Butwin Captives
Captive insurance companies, those that are owned and controlled by the companies it insures, offer a way for businesses to cut insurance costs by as much as 60%. As a result, alternative risk financing mechanisms, which include Captives, currently account for over 50% of the commercial insurance premiums in the United States. For those who qualify, Captives are a more stable and less expensive alternative to traditional insurance.
Captives represent about to 25% of all insurance premiums.
A major reason businesses go into Captives is to have insurance costs based on their individual experience and not that of the general population. In the traditional marketplace better risks help fund the losses of those with more claims. This program is only for superior risks; those whose insurance premiums significantly exceed their losses.
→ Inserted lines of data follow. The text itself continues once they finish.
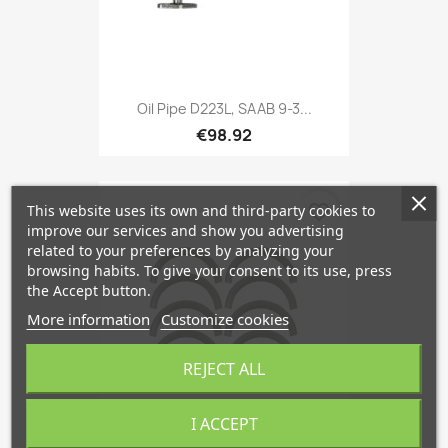
Oil Pipe D223L, SAAB 9-3...
€98.92
favorite_border
This website uses its own and third-party cookies to
improve our services and show you advertising
related to your preferences by analyzing your
browsing habits. To give your consent to its use, press
the Accept button.
More information
Customize cookies
REJECT ALL
I ACCEPT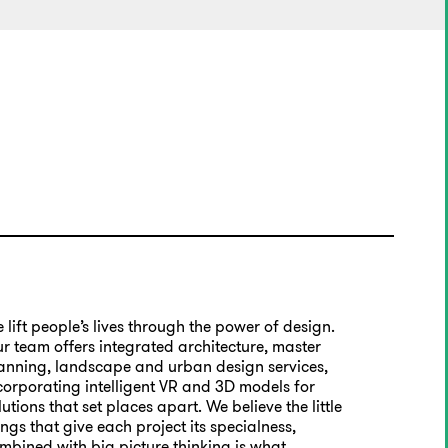
 lift people’s lives through the power of design.
r team offers integrated architecture, master
anning, landscape and urban design services,
corporating intelligent VR and 3D models for
lutions that set places apart. We believe the little
ings that give each project its specialness,
mbined with big picture thinking is what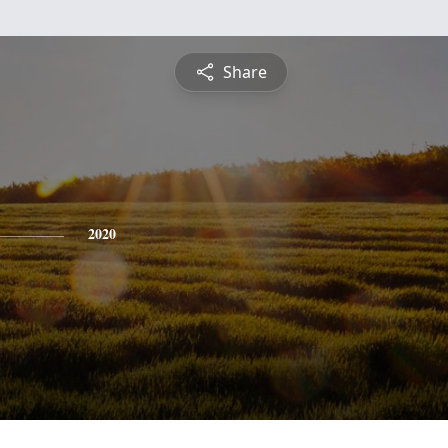
Share
2020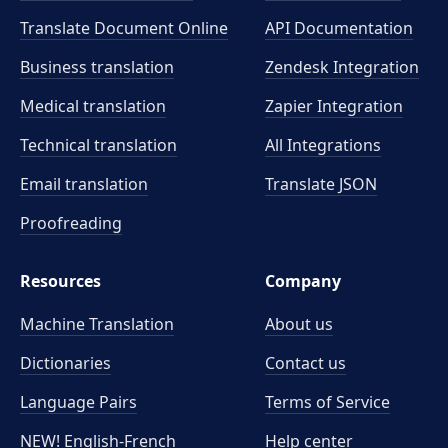
Translate Document Online
API Documentation
Business translation
Zendesk Integration
Medical translation
Zapier Integration
Technical translation
All Integrations
Email translation
Translate JSON
Proofreading
Resources
Company
Machine Translation
About us
Dictionaries
Contact us
Language Pairs
Terms of Service
NEW! English-French
Help center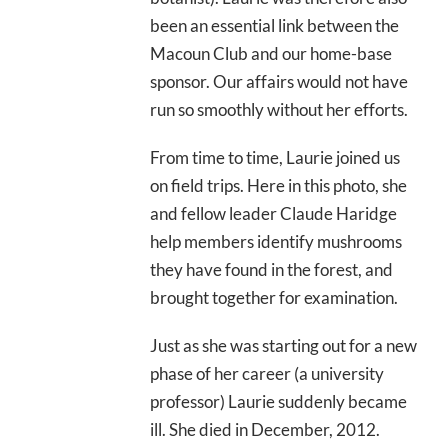
been an essential link between the
Macoun Club and our home-base
sponsor. Our affairs would not have
run so smoothly without her efforts.
From time to time, Laurie joined us
on field trips. Here in this photo, she
and fellow leader Claude Haridge
help members identify mushrooms
they have found in the forest, and
brought together for examination.
Just as she was starting out for a new
phase of her career (a university
professor) Laurie suddenly became
ill. She died in December, 2012.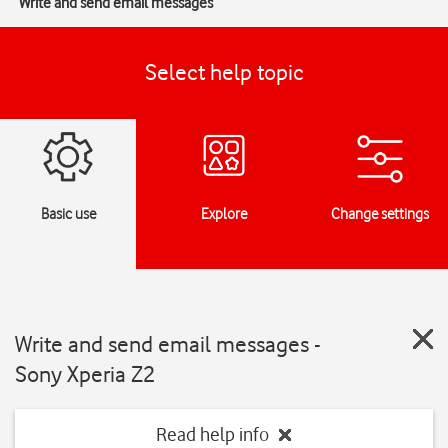
Write and send email messages
Select help topic
Basic use
Explore
Change settings
Write and send email messages -
Sony Xperia Z2
Read help info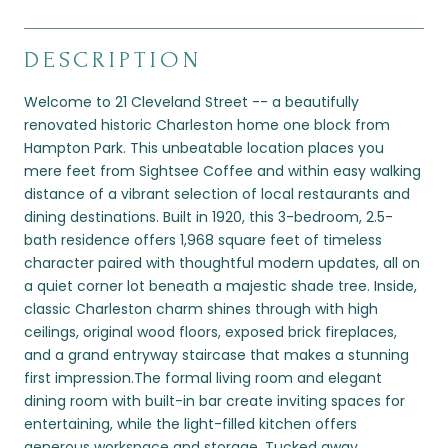
DESCRIPTION
Welcome to 21 Cleveland Street -- a beautifully
renovated historic Charleston home one block from
Hampton Park. This unbeatable location places you
mere feet from Sightsee Coffee and within easy walking
distance of a vibrant selection of local restaurants and
dining destinations. Built in 1920, this 3-bedroom, 2.5-
bath residence offers 1,968 square feet of timeless
character paired with thoughtful modern updates, all on
a quiet corner lot beneath a majestic shade tree. Inside,
classic Charleston charm shines through with high
ceilings, original wood floors, exposed brick fireplaces,
and a grand entryway staircase that makes a stunning
first impression.The formal living room and elegant
dining room with built-in bar create inviting spaces for
entertaining, while the light-filled kitchen offers
generous workspace and storage. Tucked away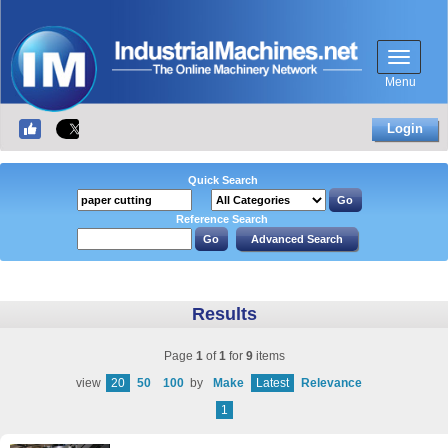
Menu
Login
Quick Search
Reference Search
Results
Page
1
of
1
for
9
items
view
20
50
100
by
Make
Latest
Relevance
1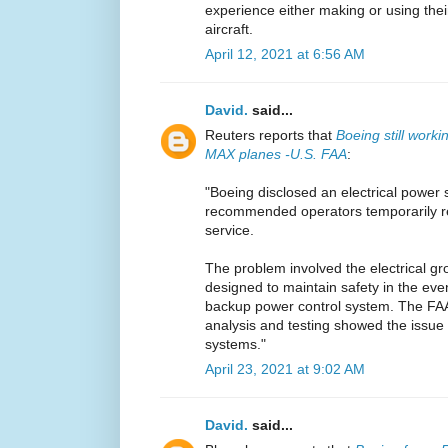
experience either making or using the
aircraft.
April 12, 2021 at 6:56 AM
David.
said...
Reuters reports that
Boeing still work
MAX planes -U.S. FAA
:
"Boeing disclosed an electrical power 
recommended operators temporarily r
service.
The problem involved the electrical gr
designed to maintain safety in the even
backup power control system. The FA
analysis and testing showed the issue 
systems."
April 23, 2021 at 9:02 AM
David.
said...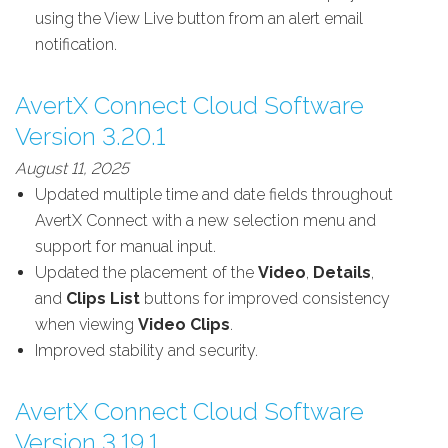
using the View Live button from an alert email
notification.
AvertX Connect Cloud Software
Version 3.20.1
August 11, 2025
Updated multiple time and date fields throughout
AvertX Connect with a new selection menu and
support for manual input.
Updated the placement of the
Video
,
Details
,
and
Clips List
buttons for improved consistency
when viewing
Video Clips
.
Improved stability and security.
AvertX Connect Cloud Software
Version 3.19.1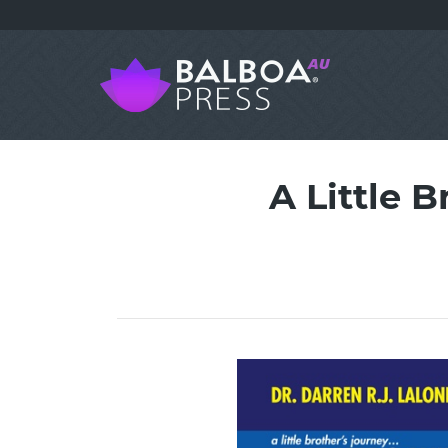
A Little 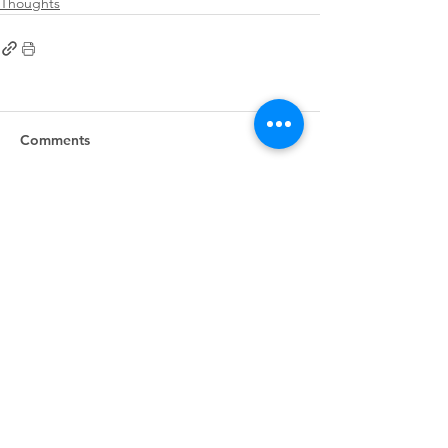
Thoughts
Comments
Write a comment...
First
Presbyterian
Church
405.238.6667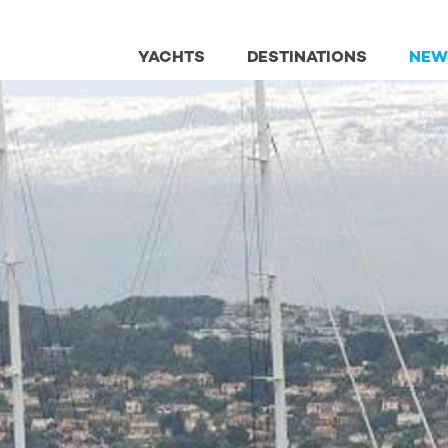
YACHTS
DESTINATIONS
NEW
lobal Charter Fleet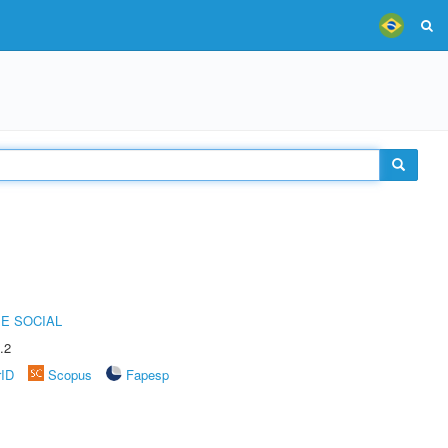
E SOCIAL
.2
rID
Scopus
Fapesp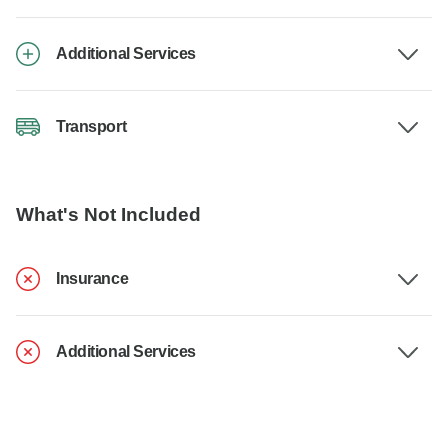
Additional Services
Transport
What's Not Included
Insurance
Additional Services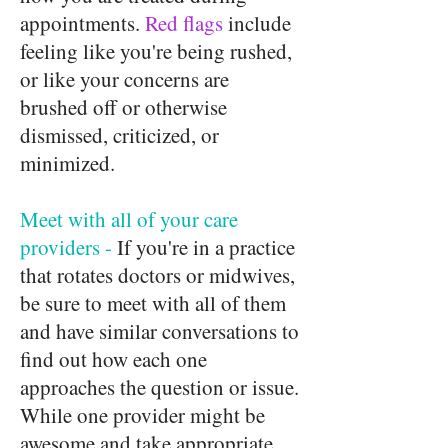
appointments.
Red flag
s
include
feeling like you're being rushed,
or like your concerns are
brushed off or otherwise
dismissed, criticized, or
minimized.
Meet with all of your care
providers -
If you're in a practice
that rotates doctors or midwives,
be sure to meet with all of them
and have similar conversations to
find out how each one
approaches the question or issue.
While one provider might be
awesome and take appropriate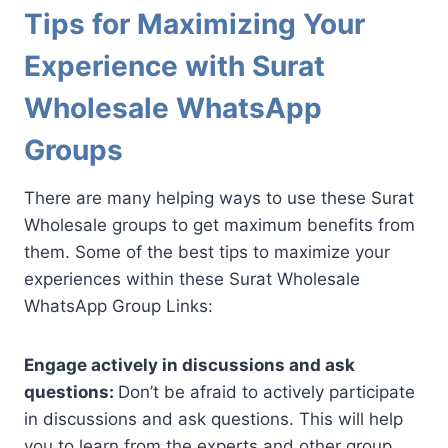
Tips for Maximizing Your
Experience with Surat
Wholesale WhatsApp
Groups
There are many helping ways to use these Surat
Wholesale groups to get maximum benefits from
them. Some of the best tips to maximize your
experiences within these Surat Wholesale
WhatsApp Group Links:
Engage actively in discussions and ask
questions:
Don’t be afraid to actively participate
in discussions and ask questions. This will help
you to learn from the experts and other group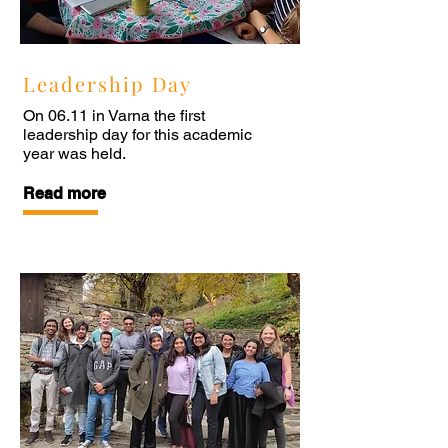
Leadership Day
On 06.11 in Varna the first
leadership day for this academic
year was held.
Read more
In a Captive, companies self-insure the lower-layer of claims that have become predictable and level over time. Reinsurance is then purchased directly to cover larger claims and guarantee a maximum cost for the policy year.
'The New York Times', 'The Los Angeles Times', CFO Magazine, Accounting Today, 'Long Island Business News' and 201 Great Ideas for Your Small Business by Bloomberg Press have written about our program. Captives are not new, they represent close to 25% of all insurance premiums. If you join a captive you will not be a pioneer. This is a mature, stable and significant segment of the insurance industry.